С правой стороны дороги надвинулась походная колонна конницы. Григорий услышал издавна знакомый, согласный, ритмический перезвяк подогнанного казачьего снаряжения, глухое и тоже согласное чмоканье по грязи множества конских копыт. Прошло не меньше двух сотен, а топот все еще звучал; по обочине дороги шел, вероятно, полк. И вдруг впереди, над притихшей степью, как птица взлетел мужественный грубоватый голос запевалы:
Ой, как на речке было, братцы, на Камышинке, На славных степях, на саратовских…
И многие сотни голосов мощно подняли старинную казачью песню, и выше всех всплеснулся изумительной силы и красоты тенор подголоска. Покрывая стихающие басы, еще трепетал где-то в темноте звенящий, хватающий за сердце тенор, а запевала уже выводил:
Там жили, проживали казаки — люди вольные, Все донские, гребенские да яицкие…
Словно что-то оборвалось внутри Григория… Внезапно нахлынувшие рыдания потрясли его тело, спазма перехватила горло. Глотая слезы, он жадно ждал, когда запевала начнет, и беззвучно шептал вслед за ним знакомые с отроческих лет слова:
Атаман у них — Ермак, сын Тимофеевич, Есаул у них — Асташка, сын Лаврентьевич…

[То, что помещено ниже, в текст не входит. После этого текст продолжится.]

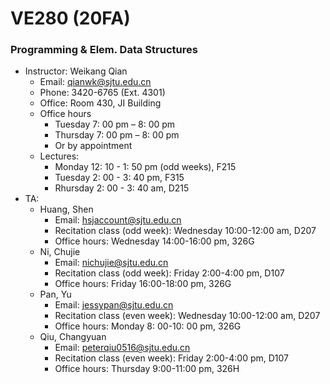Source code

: # VE280 (20FA)
### Programming &amp; Elem. Data Structures

+ Instructor: Weikang Qian
  + Email: qianwk@sjtu.edu.cn
  + Phone: 3420-6765 (Ext. 4301)
  + Office: Room 430, JI Building
  + Office hours
    * Tuesday 7: 00 pm – 8: 00 pm
    * Thursday 7: 00 pm – 8: 00 pm
    * Or by appointment
  + Lectures:
    + Monday 12: 10 - 1: 50 pm (odd weeks), F215
    + Tuesday 2: 00 - 3: 40 pm, F315
    + Rhursday 2: 00 - 3: 40 am, D215
+ TA: 
  + Huang, Shen
    * Email: hsjaccount@sjtu.edu.cn
    * Recitation class (odd week): Wednesday 10:00-12:00 am, D207
    * Office hours: Wednesday 14:00-16:00 pm, 326G
  + Ni, Chujie
    * Email: nichujie@sjtu.edu.cn
    * Recitation class (odd week): Friday 2:00-4:00 pm, D107
    * Office hours: Friday 16:00-18:00 pm, 326G
  + Pan, Yu
    * Email: jessypan@sjtu.edu.cn
    * Recitation class (even week): Wednesday 10:00-12:00 am, D207
    * Office hours: Monday 8: 00-10: 00 pm, 326G
  + Qiu, Changyuan
    * Email: peterqiu0516@sjtu.edu.cn 
    * Recitation class (even week): Friday 2:00-4:00 pm, D107
    * Office hours: Thursday 9:00-11:00 pm, 326H
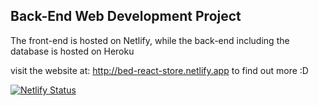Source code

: ## Back-End Web Development Project

The front-end is hosted on Netlify, while the back-end including the database is hosted on Heroku

visit the website at: http://bed-react-store.netlify.app to find out more :D

[![Netlify Status](https://api.netlify.com/api/v1/badges/f35f5468-b005-4a07-9282-24759c9ef220/deploy-status)](https://app.netlify.com/sites/bed-react-store/deploys)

Как только зазвучала песня, — разом смолкли голоса разговаривавших на повозках казаков, утихли понукания, и тысячный обоз двигался в глубоком, чутком молчании; лишь стук колес да чавканье месящих грязь конских копыт слышались в те минуты, когда запевала, старательно выговаривая, выводил начальные слова. Над черной степью жила и властвовала одна старая, пережившая века песня. Она бесхитростными, простыми словами рассказывала о вольных казачьих предках, некогда бесстрашно громивших царские рати; ходивших по Дону и Волге на легких воровских стругах; грабивших орленые царские корабли; «щупавших» купцов, бояр и воевод; покорявших далекую Сибирь… И в угрюмом молчании слушали могучую песню потомки вольных казаков, позорно отступавшие, разбитые в бесславной войне против русского народа… Полк прошел. Песенники, обогнав обоз, уехали далеко. Но еще долго в очарованном молчании двигался обоз, и на повозках не слышалось ни говора, ни окрика на уставших лошадей. А из темноты издалека плыла, ширилась просторная, как Дон в половодье, песня:
Они думали все думушку единую: Уж как лето проходит, лето теплое, А зима застает, братцы, холодная. Как и где-то нам, братцы, зимовать будет? На Яик нам идтить, — переход велик, А на Волге ходить нам, — все ворами слыть, Под Казань-град идтить, — да там царь стоит, Как грозной-то царь, Иван Васильевич…
Уж и песенников не стало слышно, а подголосок звенел, падал и снова взлетал. За ним следили всё с тем же напряженным и мрачным молчанием. …И еще, как сквозь сон, помнил Григорий: очнулся он в теплой комнате, — не раскрывая глаз, всем телом ощутил приятную свежесть чистого постельного белья, в ноздри ему ударил терпкий запах каких-то лекарств. В первый момент он подумал, что находится в лазарете, но из соседней комнаты донесся взрыв безудержного мужского хохота, звон посуды, зазвучали нетрезвые голоса. Кто-то знакомый басил: — …тоже умник нашелся! Надо было разузнать, где наша часть, мы бы и пособили. Ну, пей, какого ты черта губы развешал?! Плачущим пьяным голосом Прохор отвечал: — Да господи боже мой, почем же я знал? Мне-то, думаете, легко было с ним нянчится? Жевками, как малого дитя, кормил, молоком отпаивал, истинный Христос! Нажую ему хлеба и пихаю в рот, ей-богу! Клинком зубы разжимал… А один раз зачал ему молоко в рот лить, а он захлебнулся и чуть не помер… Ить это подумать только! — Купал его вчера? — И купал его и машинкой волосья постриг, а на молоко все деньги прохарчил… Да мне их не жалко, прах их возьми! Но вот как это было жевать и с рук кормить его? Думаешь, просто? Не говори, что это просто было, а то я тебя вдарю и на чин твой не погляжу!